Nach all dem sieht es leider nicht aus. Denn Recep Tayyip Erdogan hat nun endlich sein Ziel, das neue Präsidialsystem erreicht. Jahrelang hat er darauf hin gearbeitet mit der Absicht, die Türkei konservativer und islamistisch zu gestalten. Doch noch ist das System, das dem Präsidenten deutlich mehr Befugnisse gibt, nicht vollständig etabliert. Zwar werden neben dem Geheimdienst unzählige weitere staatliche Institutionen dem Staatspräsidenten direkt untergeordnet. Der Staat wird umgekrempelt - alles soll abhängig sein von einer Person. Doch noch braucht Erdogan immer noch Instrumente, mit denen er die Justiz umgehen kann. Und noch braucht er einen Hebel, um die freien Stellen im öffentlichen Dienst sowie im Staatsapparat allein mit seinen Leuten zu besetzen, seine weiter geplanten Schritte umzusetzen, eventuelle Widersprüche und Proteste zu verhindern und oppositionelle Stimmen zum Schweigen zu bringen.
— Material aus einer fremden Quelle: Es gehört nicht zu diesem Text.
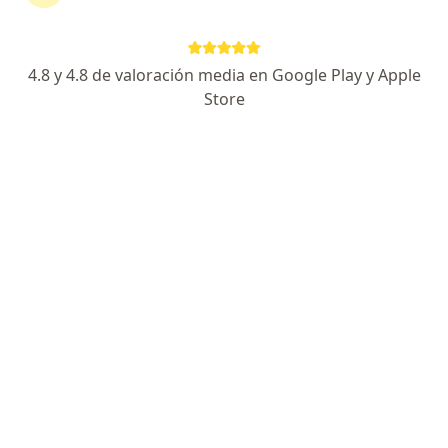
Dirección
En línea
4.8 y 4.8 de valoración media en Google Play y Apple
•
Mapa
Store
Consultorio Cirujano Plastico-Dr Francisco Vela (Lecticia)
Acepta Allianz Seguros S.A.
Visita Cirugía Plástica, Estética y Reconstructiva
Este especialista no ofrece reserva de cita en línea en esta dirección.
Solicita una cita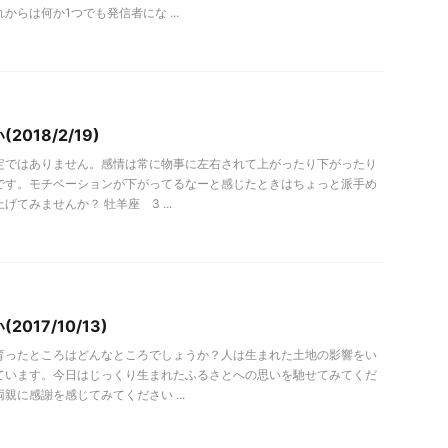
からは何か1つでも発信者にな ...
018/2/19)
定ではありません。感情は常に物事に左右されて上がったり下がったり
です。モチベーションが下がってるなーと感じたときはちょっと派手め
げてみませんか？ 牡羊座 3 ...
017/10/13)
育ったところはどんなところでしょうか？人は生まれた土地の影響をい
ています。今日はじっくり生まれたふるさとへの思いを馳せてみてくだ
親に感謝を感じてみてください ...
Die Instrumente für diese Ziele: das geplante Antiterrorgesetz sowie die Befugnis des Präsidenten, Dekrete zu erlassen.
Unrecht wird zum Recht
Der Entwurf des neuen Antiterrorgesetzes verwandelt den Ausnahmezustand in einen "dauerhaften Normalzustand". Rechte und Freiheiten der Bürger werden weiter beschnitten. Außerdem sieht der Gesetzentwurf vor, dass der Ministerrat für weitere drei Jahre veranlassen kann, Beamte ohne Angaben von Gründen aus dem öffentlichen Dienst zu entlassen. Und Erdogan erhält nun die Befugnis, Dekrete zu erlassen. Mit seinen Präsidial-Dekreten kann er auf vielen Rechtsgebieten nach Belieben Gesetze verabschieden - das Parlament braucht er dafür nicht mehr. Zusätzlich zur Legislative gerät nun auch die Judikative in seine Fänge: Von den 15 Mitgliedern des Verfassungsgerichtshofs kann er zwölf selbst bestimmen.
Die Stimme der freien Medien ist schon seit langem verstummt. Über 130 Journalisten sitzen im Gefängnis, 90 Prozent der türkischen Medien sind regierungsnah oder offen propagandistisch für die Regierung tätig.
Erdogan ignoriert schon lange die von der Türkei ratifizierten internationalen Konventionen zum Schutz der Menschenrechte sowie die Aufrufe aus allen Richtungen zur Rückkehr zur Demokratie. Er hat das Unrecht zum Recht erhoben und wird so weiterhin sein Land regieren. Sein Ziel: Das Land noch konservativer, noch religiöser, nach außen verschlossener und noch autoritärer zu machen. Und so lange wie möglich an der Macht zu bleiben. Die Türkei befindet sich in einem Sog in immer dunklere Gewässer. Dieser Albtraum wird noch lange andauern. Allen, die demokratische Türkei wollen, stehen schwere Zeiten bevor.